Absolute stars of the day were the marshals who were in positions fully exposed to Dennis’s rough and moist embrace but unceasingly encouraging and cheery. The one at Checkpoint 8 was the best prepared and was fully ensconced in his bivvy shelter with just the electronic dibber showing; I was clearly getting tired as I faffed and took an age to “dib”. Having not found a decent descent path from this highpoint on our reconnaissance, I had identified a white house in the valley as the best point to aim for. So rather than following a path Andrew had found heading in the right direction, I stuck to Plan A and headed off to find the white house marker; unfortunately as we entered unfamiliar looking territory it transpired there was more than one white house in the valley. Thankfully it was not too much of an excursion but did generate a bit more effing and jeffing verbalisation on my part.

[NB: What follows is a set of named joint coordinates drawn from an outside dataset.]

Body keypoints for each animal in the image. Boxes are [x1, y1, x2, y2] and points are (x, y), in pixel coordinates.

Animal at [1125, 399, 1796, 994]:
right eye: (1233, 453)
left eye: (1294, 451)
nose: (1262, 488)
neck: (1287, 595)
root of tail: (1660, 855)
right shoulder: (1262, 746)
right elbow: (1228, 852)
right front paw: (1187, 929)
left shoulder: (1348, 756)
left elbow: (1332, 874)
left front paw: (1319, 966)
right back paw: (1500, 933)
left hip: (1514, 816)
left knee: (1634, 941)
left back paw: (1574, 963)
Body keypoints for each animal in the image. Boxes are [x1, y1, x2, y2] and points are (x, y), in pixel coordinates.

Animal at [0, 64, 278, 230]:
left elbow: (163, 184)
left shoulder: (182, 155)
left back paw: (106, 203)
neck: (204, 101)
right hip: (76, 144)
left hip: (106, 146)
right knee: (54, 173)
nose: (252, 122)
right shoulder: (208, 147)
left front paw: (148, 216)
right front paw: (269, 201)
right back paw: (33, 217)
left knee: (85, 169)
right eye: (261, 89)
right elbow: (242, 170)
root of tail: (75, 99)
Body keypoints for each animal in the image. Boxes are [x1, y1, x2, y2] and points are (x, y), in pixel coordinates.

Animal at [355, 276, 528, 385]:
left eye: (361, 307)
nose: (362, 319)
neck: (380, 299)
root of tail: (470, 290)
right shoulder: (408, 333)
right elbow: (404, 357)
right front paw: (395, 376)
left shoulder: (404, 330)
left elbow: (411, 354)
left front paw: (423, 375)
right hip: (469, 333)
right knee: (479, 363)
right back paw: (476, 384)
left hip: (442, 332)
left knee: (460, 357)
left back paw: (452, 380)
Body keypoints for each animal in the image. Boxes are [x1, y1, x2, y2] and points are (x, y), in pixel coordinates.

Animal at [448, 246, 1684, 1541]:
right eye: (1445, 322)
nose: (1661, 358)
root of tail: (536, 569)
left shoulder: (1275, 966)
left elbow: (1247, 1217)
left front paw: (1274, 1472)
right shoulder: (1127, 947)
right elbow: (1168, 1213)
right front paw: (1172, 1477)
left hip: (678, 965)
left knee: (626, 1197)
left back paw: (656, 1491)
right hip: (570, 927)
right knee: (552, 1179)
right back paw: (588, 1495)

The Old Pandy Inn was now tantalisingly close as the crow flew. We were not crows though and in a lovely quirk of route setting there was one last little bump to negotiate before the canter back to dry clothes, shelter and oodles of cake some two hours after the winner; despite my navigational blunders we did finish in the top 25 though.
On entering the pub I was mightily surprised to be identified as the first V50 home. My reward was a pack of dry socks, which was both marvellous and farsighted given how we found Andrew’s car when we left the pub…
A twenty plus mile outing over the Black Mountains in mid-February is always going to provide memorably good sport. The Vale of Ewyas in combination with Storm Dennis certainly did not disappoint in that regard. Very many thanks go to the race director Tim and his brilliant band of helpers from the Mynydd Du fell running club for putting on the event, and the trust they put in the judgement and ability of the runners in doing so.
Writing this some two months on as the sun shines and Covid-19 impacts, the winter hills of South Wales and racing already seem like another age. However, “what was has been will be again”* and that is sustainment enough while Covid-19 is overcome.